URGENT repair works should take place to preserve one of East Lancashire's most unique listed buildings, councillors have been told.

The late 18th century limestone and sandstone dog kennels, part of the Gisburne Park Estate, were constructed in the form of a sham castle, with two round towers.

And since early 1981 they have been grade II listed, Ribble Valley Council's planning committee heard.

But growing concerns over the condition of the historic structure has led the authority to recommend an urgent works notice being issued to guard against their eventual collapse.

Even in 1996, when planning permission was sought for the kennels' conversion for domestic use, planning officers noted that "the building is now in an advanced state of dereliction" with part of the stonework having collapsed and large amounts of vegetation growing around the walls.

Then in 2010, when a landscape management plan was put together for Gisburne Park, it was observed that consolidation work was required before the kennels, sited near Gisburne Bridge, were lost.

This position was reinforced when, the following year, the park was added to English Heritage's Register of Parks and Gardens of Special Historic Interest.

Borough officials wrote to the owners in 2013, stressing that "the building is currently in a ruinous and significantly deteriorated condition with a risk of further imminent collapse of sections of masonry" and urged remedial works.

While a listed building application was submitted for the kennels last August, planning officers felt it contained insufficient information to enable the extent and impact of any proposed conservation works to be asssessed.

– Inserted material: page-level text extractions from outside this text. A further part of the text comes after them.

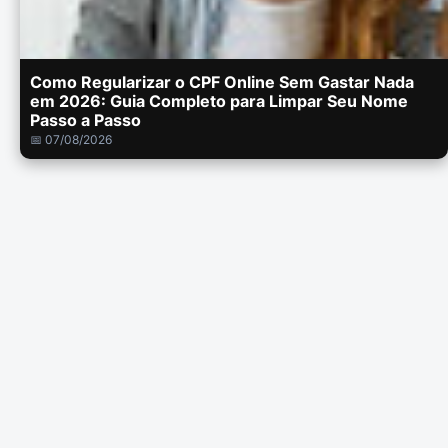
Como Regularizar o CPF Online Sem Gastar Nada
em 2026: Guia Completo para Limpar Seu Nome
Passo a Passo
📅 07/08/2026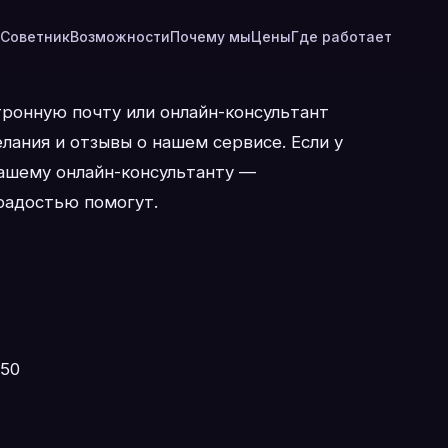
Советник
Возможности
Почему мы
Цены
Где работает
тронную почту или онлайн-консультант
лания и отзывы о нашем сервисе. Если у
нашему онлайн-консультанту —
радостью помогут.
-50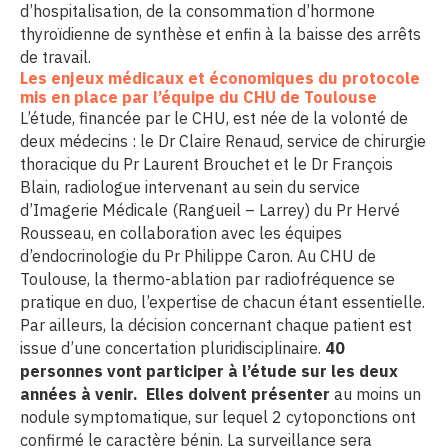
d’hospitalisation, de la consommation d’hormone
thyroïdienne de synthèse et enfin à la baisse des arrêts
de travail.
Les enjeux médicaux et économiques du protocole
mis en place par l’équipe du CHU de Toulouse
L’étude, financée par le CHU, est née de la volonté de
deux médecins : le Dr Claire Renaud, service de chirurgie
thoracique du Pr Laurent Brouchet et le Dr François
Blain, radiologue intervenant au sein du service
d’Imagerie Médicale (Rangueil – Larrey) du Pr Hervé
Rousseau, en collaboration avec les équipes
d’endocrinologie du Pr Philippe Caron. Au CHU de
Toulouse, la thermo-ablation par radiofréquence se
pratique en duo, l’expertise de chacun étant essentielle.
Par ailleurs, la décision concernant chaque patient est
issue d’une concertation pluridisciplinaire.
40
personnes vont participer à l’étude sur les deux
années à venir. Elles doivent présenter
au moins un
nodule symptomatique, sur lequel 2 cytoponctions ont
confirmé le caractère bénin. La surveillance sera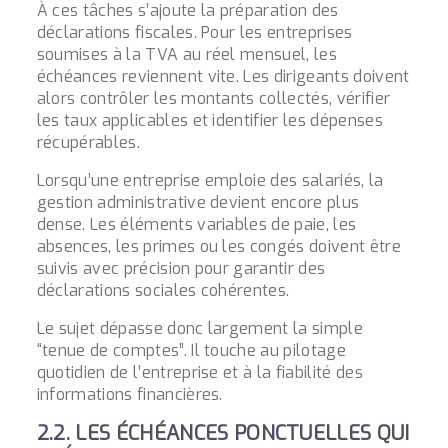
À ces tâches s’ajoute la préparation des
déclarations fiscales. Pour les entreprises
soumises à la TVA au réel mensuel, les
échéances reviennent vite. Les dirigeants doivent
alors contrôler les montants collectés, vérifier
les taux applicables et identifier les dépenses
récupérables.
Lorsqu’une entreprise emploie des salariés, la
gestion administrative devient encore plus
dense. Les éléments variables de paie, les
absences, les primes ou les congés doivent être
suivis avec précision pour garantir des
déclarations sociales cohérentes.
Le sujet dépasse donc largement la simple
“tenue de comptes”. Il touche au pilotage
quotidien de l’entreprise et à la fiabilité des
informations financières.
2.2. LES ÉCHÉANCES PONCTUELLES QUI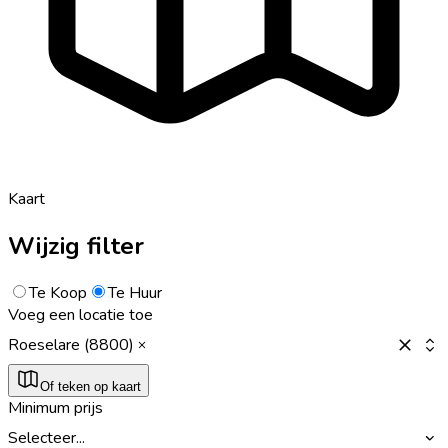
Kaart
Wijzig filter
Te Koop
Te Huur
Voeg een locatie toe
Roeselare (8800)
Of teken op kaart
Minimum prijs
Selecteer...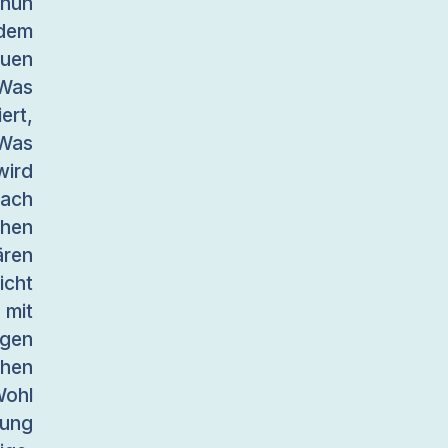
 nun
 dem
uen
Was
ert,
 Was
ird
fach
chen
ären
icht
 mit
gen
chen
Wohl
gung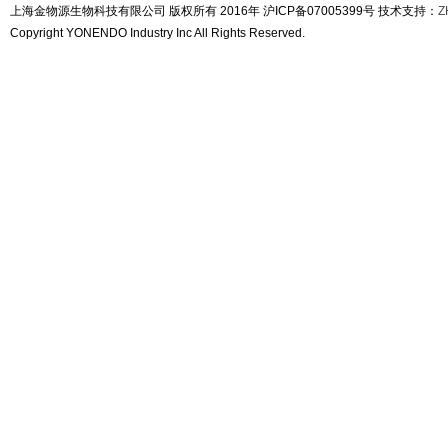
上海金物源生物科技有限公司 版权所有 2016年 沪ICP备07005399号 技术支持：
Z
Copyright YONENDO Industry Inc All Rights Reserved.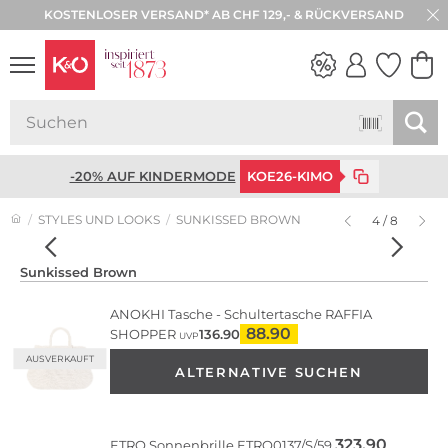
KOSTENLOSER VERSAND* AB CHF 129,- & RÜCKVERSAND
WEDDING
VIBES
-20% AUF KINDERMODE
KOE26-KIMO
STYLES UND LOOKS
SUNKISSED BROWN
4 / 8
Sunkissed Brown
ANOKHI
Tasche - Schultertasche RAFFIA
88.90
SHOPPER
136.90
UVP
AUSVERKAUFT
ALTERNATIVE SUCHEN
323.90
ETRO
Sonnenbrille ETRO0137/S/59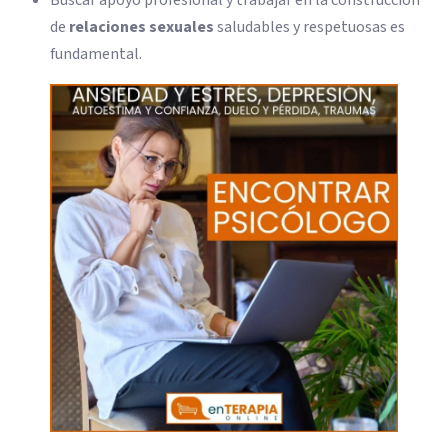
de
relaciones sexuales
saludables y respetuosas es
fundamental.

Adrian Dowd, the council's principal planning officer, said in a report to be considered on Thursday: "There are serious concerns for the further deterioration of the building over the winter months and there is an urgent need to stabilise the building and prevent further decay.

"In this regard, given that the requested information has not been forthcoming from the property owner and/or their agent, the local Planning Authority has decided to issue an urgent works notice."

If the notice is authorised by councillors, the authority can undertake any repair works and then seek to recover the outstanding costs from the kennels' owners.